Falk directs this episode (as he did the last one), and turns the show’s usual visual plan on its ear, favoring overcranked, handheld cinematography with occasionally washed-out colors and lots of uncomfortable close-ups to reflect Edgar’s fragile emotional state. His mind starts to turn on him; a mysterious man keeps staring at him, with others occasionally following his lead, and it’s all taking a toll. We learn that he lied to Jimmy about not being able to get food from the British specialty shop because he literally can’t stand to be in there, and now he’s starting to scare his girlfriend with his violent mood swings. But he’s meeting with the VA, and he’s hopeful that his last best chance for help will come through.

Julie White plays the local VA’s top psychiatrist with a sort of patronizing empathy, somewhere between a genuine respect for what Edgar is going through and a shocking cluelessness on how to best speak to that, which she covers up with unnervingly gentle humor. When Edgar admits to being prescribed 11 medications, she admits to taking 15 despite never going to war, and makes a joke about getting old. She offers him ten sessions in a state-of-the-art virtual reality trainer: “They actually build a video game out of your trauma, it’s really quite fun!…but, scary, of course.” Between things like that and the backlighting casting her mostly in shadow, it’s not clear that the doctor can really help Edgar. Sure enough, once he admits that he’s not taking his medication, any empathy she may have had dries up fast. Where we see desperation and fear, the doctor sees hostility. There’s no sitting him down to explain why it’s important for him to go back on his meds, or any effort to understand why he went off them in the first place. He’s simply treated as a child who won’t eat his veggies, which in turn causes him to throw a temper tantrum like said child would.

It snaps the rest of the series into frightening relief: most of the people around Edgar keep doormatting him because he likes to be helpful, which they take for granted, which suggests that it’s the only reason they put up with him, which causes him to keep doing it.
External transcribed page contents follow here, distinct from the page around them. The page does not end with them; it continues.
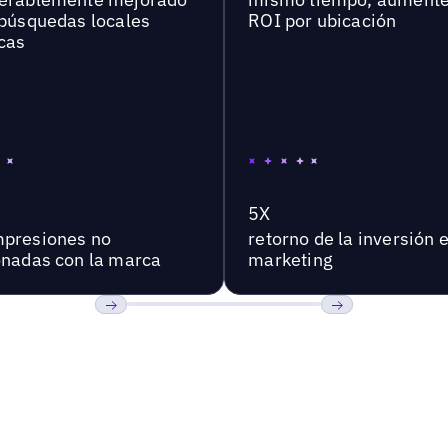
 búsquedas locales
ROI por ubicación
cas
5X
presiones no
retorno de la inversión 
onadas con la marca
marketing
Anterior
Próxima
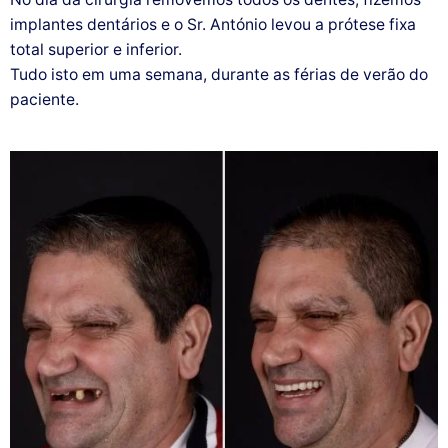
implantes dentários e o Sr. António levou a prótese fixa
total superior e inferior.
Tudo isto em uma semana, durante as férias de verão do
paciente.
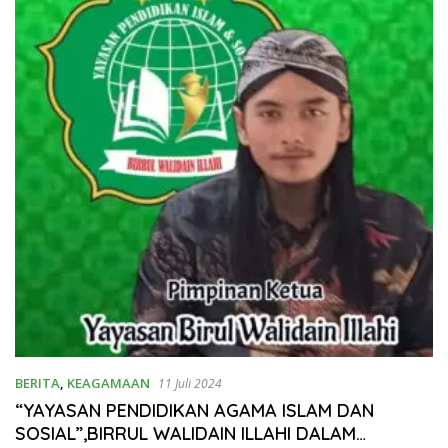
BERITA
,
KEAGAMAAN
11 Juli 2024
“YAYASAN PENDIDIKAN AGAMA ISLAM DAN
SOSIAL”,BIRRUL WALIDAIN ILLAHI DALAM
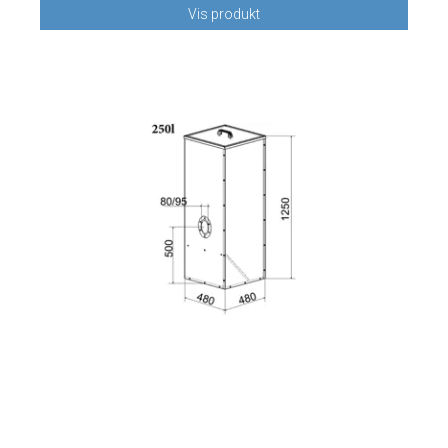
Vis produkt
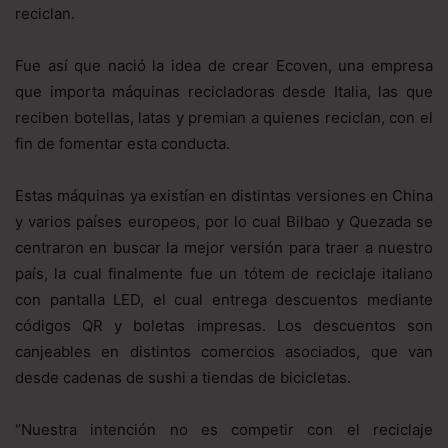
reciclan.
Fue así que nació la idea de crear Ecoven, una empresa
que importa máquinas recicladoras desde Italia, las que
reciben botellas, latas y premian a quienes reciclan, con el
fin de fomentar esta conducta.
Estas máquinas ya existían en distintas versiones en China
y varios países europeos, por lo cual Bilbao y Quezada se
centraron en buscar la mejor versión para traer a nuestro
país, la cual finalmente fue un tótem de reciclaje italiano
con pantalla LED, el cual entrega descuentos mediante
códigos QR y boletas impresas. Los descuentos son
canjeables en distintos comercios asociados, que van
desde cadenas de sushi a tiendas de bicicletas.
‘’Nuestra intención no es competir con el reciclaje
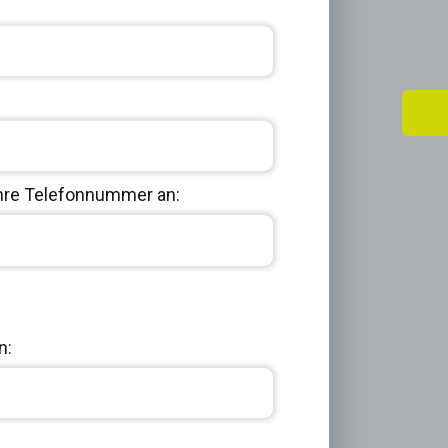
Ihre Telefonnummer an:
Next
n:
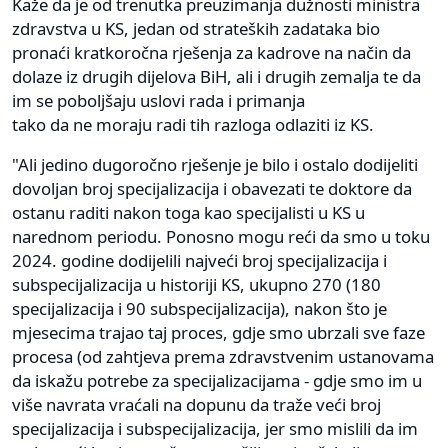
Kaže da je od trenutka preuzimanja dužnosti ministra
zdravstva u KS, jedan od strateških zadataka bio
pronaći kratkoročna rješenja za kadrove na način da
dolaze iz drugih dijelova BiH, ali i drugih zemalja te da
im se poboljšaju uslovi rada i primanja
tako da ne moraju radi tih razloga odlaziti iz KS.
"Ali jedino dugoročno rješenje je bilo i ostalo dodijeliti
dovoljan broj specijalizacija i obavezati te doktore da
ostanu raditi nakon toga kao specijalisti u KS u
narednom periodu. Ponosno mogu reći da smo u toku
2024. godine dodijelili najveći broj specijalizacija i
subspecijalizacija u historiji KS, ukupno 270 (180
specijalizacija i 90 subspecijalizacija), nakon što je
mjesecima trajao taj proces, gdje smo ubrzali sve faze
procesa (od zahtjeva prema zdravstvenim ustanovama
da iskažu potrebe za specijalizacijama - gdje smo im u
više navrata vraćali na dopunu da traže veći broj
specijalizacija i subspecijalizacija, jer smo mislili da im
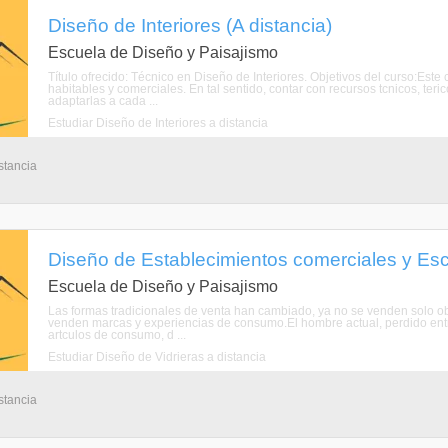
Diseño de Interiores (A distancia)
Escuela de Diseño y Paisajismo
Título ofrecido: Técnico en Diseño de Interiores. Objetivos del curso:Est
habitables y comerciales. En tal sentido, contar con recursos tcnicos, teric
adaptarlas a cada ...
Estudiar Diseño de Interiores a distancia
stancia
Diseño de Establecimientos comerciales y Esc
Escuela de Diseño y Paisajismo
Las formas tradicionales de venta han cambiado, ya no se venden solo obj
venden marcas y experiencias de consumo.El hombre actual, perdido entre
artculos de consumo, d ...
Estudiar Diseño de Vidrieras a distancia
stancia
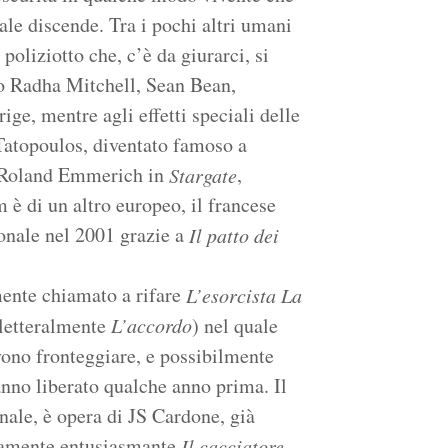
uale discende. Tra i pochi altri umani
poliziotto che, c’è da giurarci, si
mo Radha Mitchell, Sean Bean,
e, mentre agli effetti speciali delle
 Tatopoulos, diventato famoso a
n Roland Emmerich in
,
Stargate
lm è di un altro europeo, il francese
ionale nel 2001 grazie a
Il patto dei
mente chiamato a rifare
L’esorcista La
letteralmente
L’accordo
) nel quale
ono fronteggiare, e possibilmente
anno liberato qualche anno prima. Il
nale, è opera di JS Cardone, già
ttamente entusiasmante
Il cacciatore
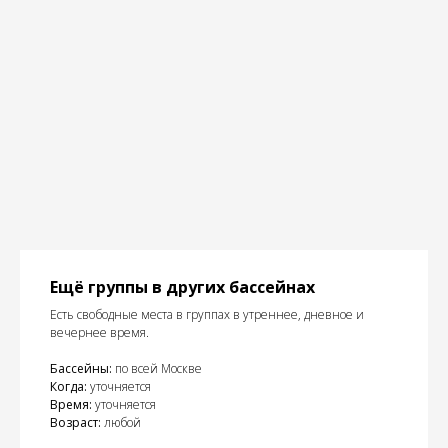
Ещё группы в других бассейнах
Есть свободные места в группах в утреннее, дневное и
вечернее время.
Бассейны:
по всей Москве
Когда:
уточняется
Время:
уточняется
Возраст:
любой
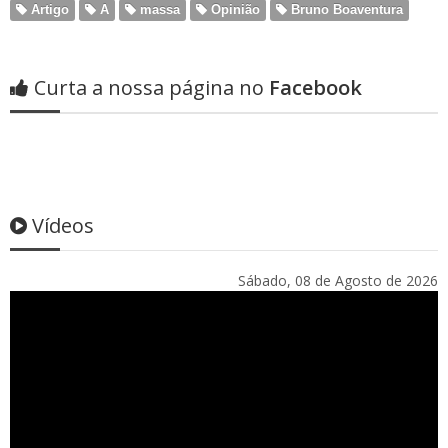
Artigo
A
massa
Opinião
Bruno Boaventura
Curta a nossa página no
Facebook
Vídeos
Sábado, 08 de Agosto de 2026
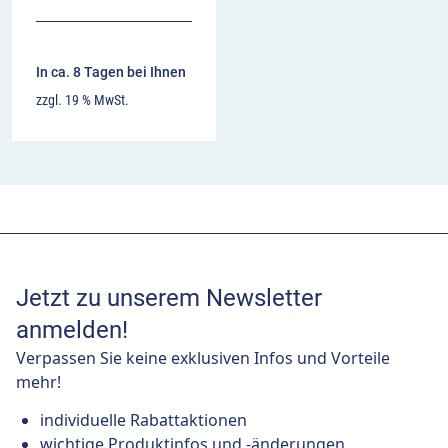
In ca. 8 Tagen bei Ihnen
zzgl. 19 % MwSt.
Jetzt zu unserem Newsletter
anmelden!
Verpassen Sie keine exklusiven Infos und Vorteile
mehr!
individuelle Rabattaktionen
wichtige Produktinfos und -änderungen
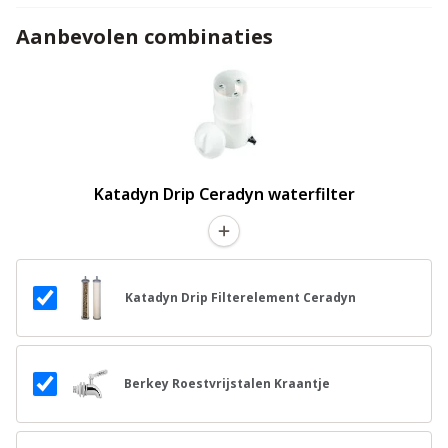
Aanbevolen combinaties
Katadyn Drip Ceradyn waterfilter
Katadyn Drip Filterelement Ceradyn
Berkey Roestvrijstalen Kraantje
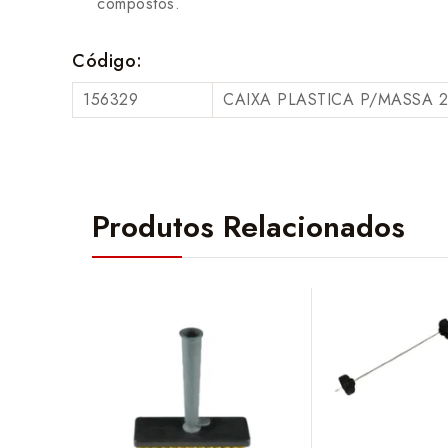
compostos.
Código:
156329
CAIXA PLASTICA P/MASSA 
Produtos Relacionados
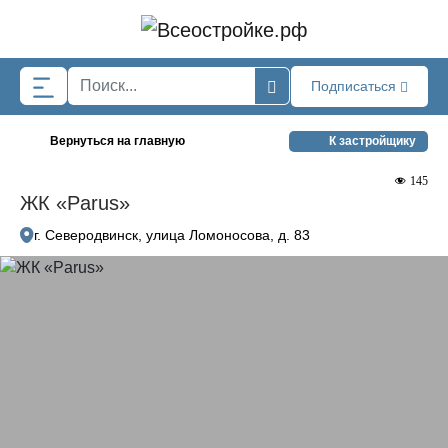
Skip to main content
Подписаться
Вернуться на главную
К застройщику
145
ЖК «Parus»
г. Северодвинск, улица Ломоносова, д. 83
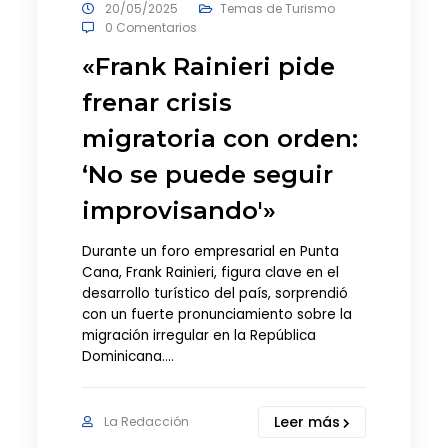
20/05/2025
Temas de Turismo
0 Comentarios
«Frank Rainieri pide
frenar crisis
migratoria con orden:
‘No se puede seguir
improvisando'»
Durante un foro empresarial en Punta
Cana, Frank Rainieri, figura clave en el
desarrollo turístico del país, sorprendió
con un fuerte pronunciamiento sobre la
migración irregular en la República
Dominicana.…
Leer más
La Redacción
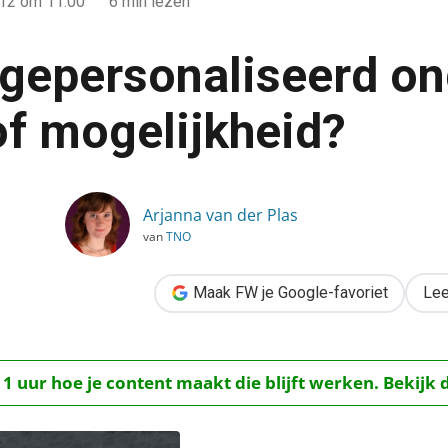
012
om 11:00
6 min lezen
 gepersonaliseerd on
f mogelijkheid?
d onderwijs: droom of mogelijkheid?
Arjanna van der Plas
van
TNO
Maak FW je Google-favoriet
Lee
 1 uur hoe je content maakt die blijft werken. Bekijk 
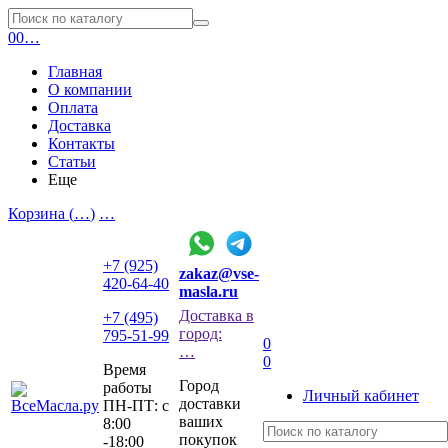
0
0
…
Главная
О компании
Оплата
Доставка
Контакты
Статьи
Еще
Корзина (
…
)
…
+7 (925)
zakaz@vse-
420-64-40
masla.ru
Доставка в
+7 (495)
город:
795-51-99
0
…
0
Время
Город
работы
Личный кабинет
доставки
ПН-ПТ: с
ваших
8:00
покупок
-18:00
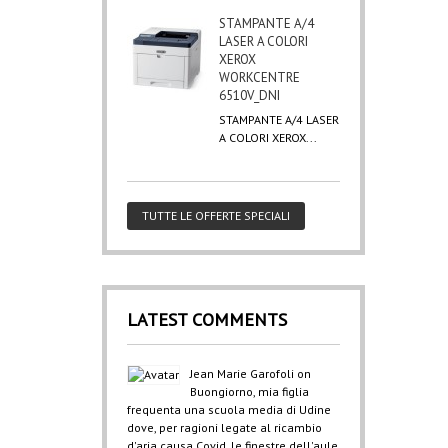
STAMPANTE A/4
LASER A COLORI
XEROX
WORKCENTRE
6510V_DNI
STAMPANTE A/4 LASER
A COLORI XEROX...
TUTTE LE OFFERTE SPECIALI
LATEST COMMENTS
Jean Marie Garofoli
on
Buongiorno, mia figlia
frequenta una scuola media di Udine
dove, per ragioni legate al ricambio
d'aria causa Covid, le finestre dell'aule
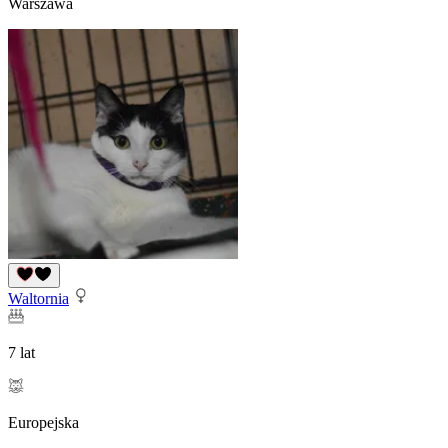
Warszawa
Waltornia
7 lat
Europejska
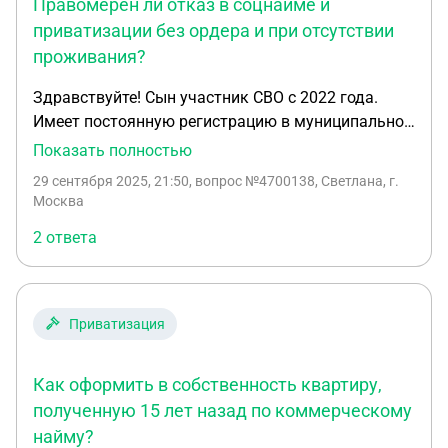
Правомерен ли отказ в соцнайме и
приватизации без ордера и при отсутствии
проживания?
Здравствуйте! Сын участник СВО с 2022 года.
Имеет постоянную регистрацию в муниципальной
квартире с 2007 г. Долгов по коммунальным
Показать полностью
счетам нет. Муниципалитет отказывает ему в
29 сентября 2025, 21:50
, вопрос №4700138, Светлана, г.
договоре социального найма и, соответственно, в
Москва
дальнейшей приватизации жилья под предлогом,
2 ответа
что утерян ордер, и под предлогом, что сын в
данный момент в квартире не проживает.
Квартиру опечатали, доступ к личным вещам
закрыт.Я являюсь законным представителем его
Приватизация
интересов по генеральной доверенности.
Муниципалитет предлагает решить вопрос в
Как оформить в собственность квартиру,
судебном порядке. Насколько правомерен отказ?
Все справки о местонахождении сына
полученную 15 лет назад по коммерческому
предоставлены. Так же он лично обращался в
найму?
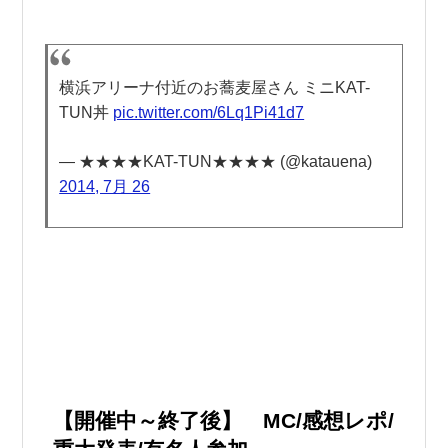
横浜アリーナ付近のお蕎麦屋さん ミニKAT-
TUN丼
pic.twitter.com/6Lq1Pi41d7
— ★★★★KAT-TUN★★★★ (@katauena)
2014, 7月 26
【開催中～終了後】 MC/感想レポ/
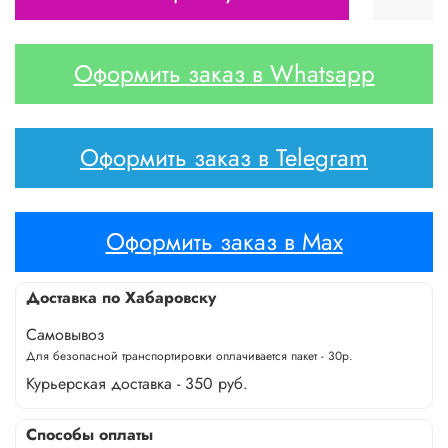
Оформить заказ в Whatsapp
Оформить заказ в Telegram
Оформить заказ в Max
Доставка по Хабаровску
Самовывоз
Для безопасной транспортировки оплачивается пакет - 30р.
Курьерская доставка - 350 руб.
Способы оплаты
His whole life, ever since Jimmy took him in, has been this vicious circle that his cocktail of medication left him somewhat numb to. Now that he’s off it, the stress of that is starting to build exponentially, to a point where the few comforts he has in life, such as the cassette tapes his brother gave him, start to fail him.

Last time, we got a single shot of him drinking outside somewhere, and it was heartbreaking enough. In context, however, it’s fucking devastating, as it highlights just how easily we, the audience, take Edgar’s pain for granted. Last time, Jimmy’s “ZERO STARS” text seemed like a funny, if mean addition to the running joke of Edgar being Jimmy and Gretchen’s personal Uber driver. This time, we find out that text nearly sent him walking into traffic.

The arrival of a tow-truck driver who happened to be a fellow vet may have been too great of a narrative convenience—even if that came long after a douchey film student accidentally saved Edgar’s life by distracting him with a symbolic-looking paper boat. But without the tow-truck driver to provide the perspective that Edgar is so desperate for, to remind him so bluntly that the only person who can help him is himself, we’d be headed for Lars Von Trier territory. Anyway, as Edgar is whisked off through the night, hitching a ride on his fellow vet’s truck, it’s not entirely clear how okay he is.

The moment where Edgar considers suicide-by-car could only be so suspenseful; we know from last week that not only is Edgar still around, but he eventually got Jimmy the snacks he asked for. But he also told Jimmy and Gretchen that his appointment went “fine,” the same way any dark, personal journey would go “fine.” But the way he acts in his car, the way he breaks down into hysterical laughter upon seeing the face of the man that kept following him through the day in his favorite cassette tape, suggests that he’s got a long road ahead before he can learn to cope.

And I wonder if he won’t burn down a few bridges on his way there.

Episode Highlight: When FX renewed the show for season 4 because they knew if they didn’t, people would watch the episode and ask them “Why the FUCK haven’t you renewed this yet?”